Colorectal Cancer Screening Tests: MedlinePlus Medical Test

What happens during a colorectal cancer screening?

There are two main types of colorectal cancer screening tests: visual exams and stool tests. There are different options for both types of tests.

Visual exams are procedures that allow a provider to look inside the colon and rectum. They are done either using a thin tube with a camera attached or with a special imaging device. Types of visual exams include:

Colonoscopy. This test allows a provider to view your entire colon and rectum. It is often done in an outpatient department of a hospital or medical center. Before the test, you will need to empty out your colon (large bowel) in a procedure called bowel prep. During the test:

  • You will lie on an exam table.
  • You will be given medicine called a sedative to help you relax. It also prevents you from feeling pain during the procedure. You may be awake for the test, but you probably won’t remember anything.
  • A colonoscope, a thin, lighted tube with a camera attached, will be inserted into your rectum and up into your colon.
  • Your provider will look for colorectal polyps or other abnormal areas.
  • Your provider may remove polyps or tissue samples using special tools inserted through the scope.
  • Polyps or samples may be sent to a lab for testing.

The sedative you are given may make you drowsy for several hours. You should arrange for someone to drive you home.

Sigmoidoscopy. This test allows your provider to look at the lower part of the colon.

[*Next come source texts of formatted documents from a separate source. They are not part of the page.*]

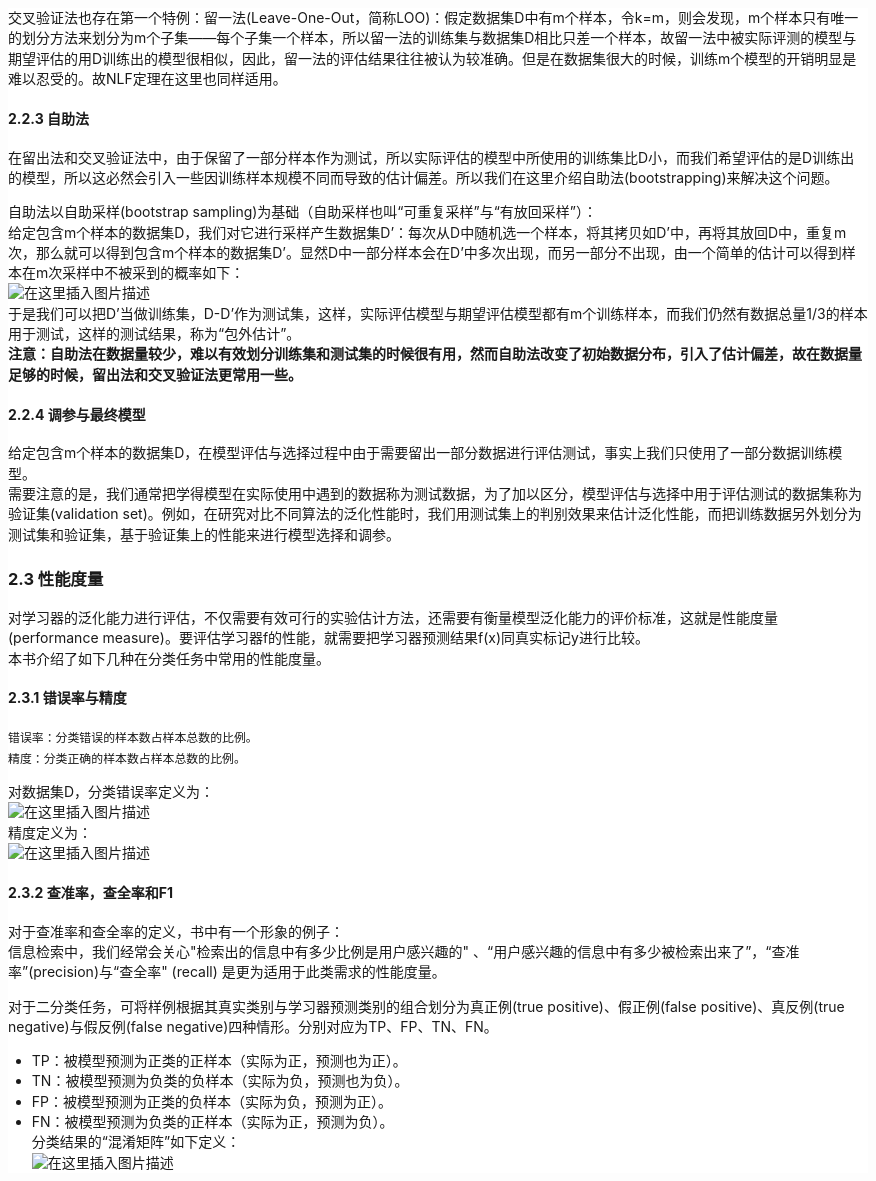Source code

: 交叉验证法也存在第一个特例：留一法(Leave-One-Out，简称LOO)：假定数据集D中有m个样本，令k=m，则会发现，m个样本只有唯一的划分方法来划分为m个子集——每个子集一个样本，所以留一法的训练集与数据集D相比只差一个样本，故留一法中被实际评测的模型与期望评估的用D训练出的模型很相似，因此，留一法的评估结果往往被认为较准确。但是在数据集很大的时候，训练m个模型的开销明显是难以忍受的。故NLF定理在这里也同样适用。

#### 2.2.3 自助法

在留出法和交叉验证法中，由于保留了一部分样本作为测试，所以实际评估的模型中所使用的训练集比D小，而我们希望评估的是D训练出的模型，所以这必然会引入一些因训练样本规模不同而导致的估计偏差。所以我们在这里介绍自助法(bootstrapping)来解决这个问题。

自助法以自助采样(bootstrap sampling)为基础（自助采样也叫“可重复采样”与“有放回采样”）：  
给定包含m个样本的数据集D，我们对它进行采样产生数据集D’：每次从D中随机选一个样本，将其拷贝如D’中，再将其放回D中，重复m次，那么就可以得到包含m个样本的数据集D’。显然D中一部分样本会在D’中多次出现，而另一部分不出现，由一个简单的估计可以得到样本在m次采样中不被采到的概率如下：  
![在这里插入图片描述](https://img-blog.csdnimg.cn/5943e31c024a441c81d648383697569f.png#pic_center)  
于是我们可以把D’当做训练集，D-D’作为测试集，这样，实际评估模型与期望评估模型都有m个训练样本，而我们仍然有数据总量1/3的样本用于测试，这样的测试结果，称为“包外估计”。  
**注意：自助法在数据量较少，难以有效划分训练集和测试集的时候很有用，然而自助法改变了初始数据分布，引入了估计偏差，故在数据量足够的时候，留出法和交叉验证法更常用一些。**

#### 2.2.4 调参与最终模型

给定包含m个样本的数据集D，在模型评估与选择过程中由于需要留出一部分数据进行评估测试，事实上我们只使用了一部分数据训练模型。  
需要注意的是，我们通常把学得模型在实际使用中遇到的数据称为测试数据，为了加以区分，模型评估与选择中用于评估测试的数据集称为验证集(validation set)。例如，在研究对比不同算法的泛化性能时，我们用测试集上的判别效果来估计泛化性能，而把训练数据另外划分为测试集和验证集，基于验证集上的性能来进行模型选择和调参。

### 2.3 性能度量

对学习器的泛化能力进行评估，不仅需要有效可行的实验估计方法，还需要有衡量模型泛化能力的评价标准，这就是性能度量(performance measure)。要评估学习器f的性能，就需要把学习器预测结果f(x)同真实标记y进行比较。  
本书介绍了如下几种在分类任务中常用的性能度量。

#### 2.3.1 错误率与精度

```
错误率：分类错误的样本数占样本总数的比例。
精度：分类正确的样本数占样本总数的比例。
```

对数据集D，分类错误率定义为：  
![在这里插入图片描述](https://img-blog.csdnimg.cn/9f4392f12c4a48fbbbb546b7e33dffcc.png#pic_center)  
精度定义为：  
![在这里插入图片描述](https://img-blog.csdnimg.cn/6d3ccecc4aaf43e1ace936418ae9593b.png#pic_center)

#### 2.3.2 查准率，查全率和F1

对于查准率和查全率的定义，书中有一个形象的例子：  
信息检索中，我们经常会关心"检索出的信息中有多少比例是用户感兴趣的" 、“用户感兴趣的信息中有多少被检索出来了”，“查准率”(precision)与“查全率" (recall) 是更为适用于此类需求的性能度量。

对于二分类任务，可将样例根据其真实类别与学习器预测类别的组合划分为真正例(true positive)、假正例(false positive)、真反例(true negative)与假反例(false negative)四种情形。分别对应为TP、FP、TN、FN。

*   TP：被模型预测为正类的正样本（实际为正，预测也为正）。
*   TN：被模型预测为负类的负样本（实际为负，预测也为负）。
*   FP：被模型预测为正类的负样本（实际为负，预测为正）。
*   FN：被模型预测为负类的正样本（实际为正，预测为负）。  
    分类结果的“混淆矩阵”如下定义：  
    ![在这里插入图片描述](https://img-blog.csdnimg.cn/7db64726dbd24a40bcf18a219692ae16.png?x-oss-process=image/watermark,type_ZHJvaWRzYW5zZmFsbGJhY2s,shadow_50,text_Q1NETiBA57q36aOe55qE57q4,size_14,color_FFFFFF,t_70,g_se,x_16#pic_center)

During the test:

  • You will lie on an exam table with your knees drawn up to your chest.
  • A sigmoidoscope, a flexible, lighted tube with a camera, will be inserted into the rectum and up into the lower part of the colon.
  • Air will be pumped through the sigmoidoscope to make the colon bigger and easier to see.
  • The air may make you feel like you need to have a bowel movement or pass gas.
  • Your provider may remove polyps or tissue samples using special tools inserted through the scope.
  • Polyps or samples may be sent to a lab for testing.

Virtual Colonoscopy. This is a type of x-ray that uses a CT scan (computed tomography) to take detailed, 3-dimensional pictures of the entire colon and rectum. It is usually done in a radiology department of a hospital or medical center. This procedure also requires bowel prep beforehand. During the test:

  • You will lie on a narrow table.
  • You may be asked to drink a liquid containing contrast dye. Contrast dye is a substance that makes parts of your body show up more clearly on an x-ray.
  • A provider will insert a small tube into the rectum.
  • Air will be pumped through the tube to make the colon bigger and easier to see.
  • The table will slide into the CT machine.
  • A series of images will be taken.

Stool tests look at stool samples for signs of cancer. For these tests, you take a stool sample at home and send it to a lab. Types of stool tests:

Fecal occult blood tests. These tests look for hidden (known as occult) blood in the stool. Blood in the stool may be a sign of polyps, cancer, or other conditions. Your health care provider will give you a kit that includes instructions on how to do the test.

There are two types of fecal occult blood tests: the fecal immunochemical test (FIT) and the guaiac smear method (gFOBT). Below are typical instructions for each test. Your instructions may vary slightly depending on the manufacturer of the test kit.

For a fecal immunochemical test (FIT), you will most likely need to:

  • Collect samples from two or three separate bowel movements.
  • Collect the sample from the toilet using the special brush or other device included in your kit.
  • For each sample, use the brush or device to take the sample from the surface of the stool.
  • Brush the sample onto a test card.
  • Label and seal all your samples as directed.
  • Mail the samples to your health care provider or lab.

For a guaiac smear test (gFOBT), you will most likely need to:

  • Collect samples from three separate bowel movements.
  • For each sample, collect the stool and store it in a clean container. Make sure the sample does not mix in with urine or water from the toilet.
  • Use the applicator from your test kit to smear some of the stool on the test card or slide, also included in your kit.
  • Label and seal all your samples as directed.
  • Mail the samples to your health care provider or lab.

Stool DNA test. This test checks for genetic changes in the stool that may be signs of colorectal polyps or cancer. Your provider will let you know to get a test kit. The kit will include instructions on how to do the test. The instructions will likely include the following steps:

  • Put a special container inside your toilet.
  • Collect an entire bowel movement.
  • Close and seal the container.
  • Mail the container with the stool sample to a lab for testing.